Soirée d’enchantement au théâtre Toursky ce mardi 13 mars 2018 pour une création musicale, un voyage passionnant au cœur de la vie artistique de Paris entre 1830 et 1834.


Etienne Kippelen © DR
Etienne Kippelen © DR
Quand la parole sublime la musique
Dans une mise en scène d’Alexandra Lescure et d’Etienne Kippelen, à laquelle Myrtille Buttner, metteuse en scène et professeure de théâtre, a apporté son regard avisé, texte et musique s’unissent, se mélangent, fusionnent, se répondent : un envol de mots et de notes sublimés qui ont littéralement transporté la salle au cœur de la mélodie et du monde de Chopin, une sensation unique de dépaysement total à l’écoute de la voix chaude d’Etienne, un bonheur ineffable lorsque les doigts d’Alexandra caressent divinement le piano. Si Frédéric Chopin incarne le compositeur romantique par excellence, Alexandra Lescure exalte au piano les méandres de son âme. L’atmosphère du Paris culturel de l’époque est totalement recréée. La musique et les textes de Chopin, Mozart, Sand, Musset, Lamartine, Liszt sont le miroir de l’existence de Chopin tissée de passions et de rencontres avec Sand, son amour, Delacroix, Musset ou Lamartine.

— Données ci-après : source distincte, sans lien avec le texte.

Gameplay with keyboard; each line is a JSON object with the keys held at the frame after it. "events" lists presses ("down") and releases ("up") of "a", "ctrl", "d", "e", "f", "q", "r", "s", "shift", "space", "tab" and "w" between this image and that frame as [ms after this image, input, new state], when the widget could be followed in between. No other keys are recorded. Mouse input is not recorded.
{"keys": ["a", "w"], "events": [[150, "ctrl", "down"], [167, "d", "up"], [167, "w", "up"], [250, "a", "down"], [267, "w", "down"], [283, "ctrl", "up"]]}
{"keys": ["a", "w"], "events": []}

« J’ai 38 ans, il me reste un an à vivre »
Fruit de plusieurs mois de recherche fouillée autour de la vie du compositeur, le spectacle relate ses passions, ses amours et ses voyages jusqu’à sa maladie. Etienne Kippelen, musicologue et assistant de François Zygel, incarne à merveille le compositeur polonais. D’emblée, il campe tragiquement le personnage : « J’ai 38 ans, il me reste un an à vivre ».
Kippelen donne à son personnage le romantisme exacerbé du compositeur, ses réticences, ses hésitations, ses peurs, ses doutes. Toute la complexité de Chopin se découvre, tantôt amoureux, tantôt embarrassé, emporté même. « Elle aime les plaisirs de la chair, lui non », mais il a mal.
Au piano, Etienne Kippelen découvre également toute la mesure de son talent. Les deux artistes se complètent à merveille : enchainement parfait, plaisir de jouer ; on sent une complicité, une entente sous-jacente absolue, un travail méticuleux de l’œuvre. Le résultat est magnifique. L’originalité de cette création - musique et textes ciselés avec brio par les deux protagonistes – participe de son succès.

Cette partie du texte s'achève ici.